- _The problem_:
What follows is a set of records. Retype them exactly, leaving out the pictures.

- _Input_:
• • • •

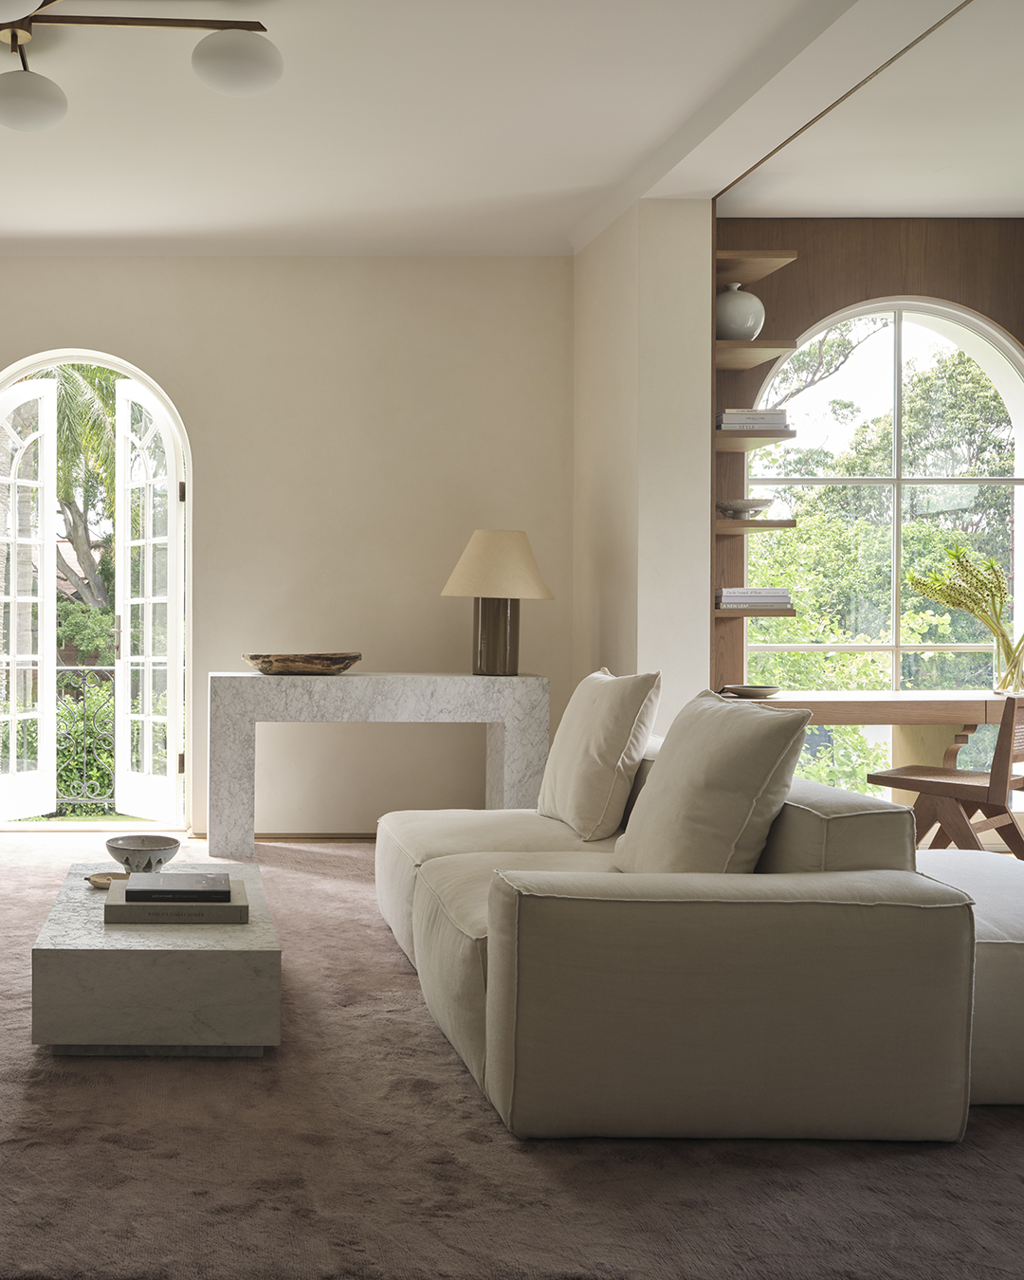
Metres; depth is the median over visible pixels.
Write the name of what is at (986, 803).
wooden chair
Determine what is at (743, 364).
wooden shelf
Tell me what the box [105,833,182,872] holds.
bowl
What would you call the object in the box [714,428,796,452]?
wooden shelf
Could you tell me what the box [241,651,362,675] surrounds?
wooden bowl
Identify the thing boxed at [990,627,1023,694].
glass vase
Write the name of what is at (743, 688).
small dish
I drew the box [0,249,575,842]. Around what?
back wall
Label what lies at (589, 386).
right wall
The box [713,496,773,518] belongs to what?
small bowl
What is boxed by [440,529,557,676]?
table lamp
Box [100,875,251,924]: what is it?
book
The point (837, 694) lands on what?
wooden desk
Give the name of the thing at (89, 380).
palm tree
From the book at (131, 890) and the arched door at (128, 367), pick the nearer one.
the book at (131, 890)
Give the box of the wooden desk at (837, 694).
[720,686,1022,807]
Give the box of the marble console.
[205,672,549,856]
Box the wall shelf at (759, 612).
[713,604,796,619]
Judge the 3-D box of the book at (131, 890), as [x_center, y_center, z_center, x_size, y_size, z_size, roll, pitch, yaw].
[-0.068,0.655,3.222,0.269,0.027,0.197,0,0,0]
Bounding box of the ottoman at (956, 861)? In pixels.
[910,845,1023,1107]
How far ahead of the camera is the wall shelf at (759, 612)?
5.19 m
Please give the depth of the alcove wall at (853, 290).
5.51 m
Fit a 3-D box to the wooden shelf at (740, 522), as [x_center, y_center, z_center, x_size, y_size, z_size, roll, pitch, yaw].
[2.253,-0.449,5.355,0.425,0.037,0.403,0,0,0]
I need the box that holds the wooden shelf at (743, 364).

• • • •

- _Task solution_:
Metres; depth is the median over visible pixels.
Write the name of what is at (986, 803).
wooden chair
Determine what is at (743, 364).
wooden shelf
Tell me what the box [105,833,182,872] holds.
bowl
What would you call the object in the box [714,428,796,452]?
wooden shelf
Could you tell me what the box [241,651,362,675] surrounds?
wooden bowl
Identify the thing boxed at [990,627,1023,694].
glass vase
Write the name of what is at (743, 688).
small dish
I drew the box [0,249,575,842]. Around what?
back wall
Label what lies at (589, 386).
right wall
The box [713,496,773,518] belongs to what?
small bowl
What is boxed by [440,529,557,676]?
table lamp
Box [100,875,251,924]: what is it?
book
The point (837, 694) lands on what?
wooden desk
Give the name of the thing at (89, 380).
palm tree
From the book at (131, 890) and the arched door at (128, 367), pick the nearer one.
the book at (131, 890)
Give the box of the wooden desk at (837, 694).
[720,686,1022,807]
Give the box of the marble console.
[205,672,549,856]
Box the wall shelf at (759, 612).
[713,604,796,619]
Judge the 3-D box of the book at (131, 890), as [x_center, y_center, z_center, x_size, y_size, z_size, roll, pitch, yaw].
[-0.068,0.655,3.222,0.269,0.027,0.197,0,0,0]
Bounding box of the ottoman at (956, 861)? In pixels.
[910,845,1023,1107]
How far ahead of the camera is the wall shelf at (759, 612)?
5.19 m
Please give the depth of the alcove wall at (853, 290).
5.51 m
Fit a 3-D box to the wooden shelf at (740, 522), as [x_center, y_center, z_center, x_size, y_size, z_size, roll, pitch, yaw].
[2.253,-0.449,5.355,0.425,0.037,0.403,0,0,0]
I need the box that holds the wooden shelf at (743, 364).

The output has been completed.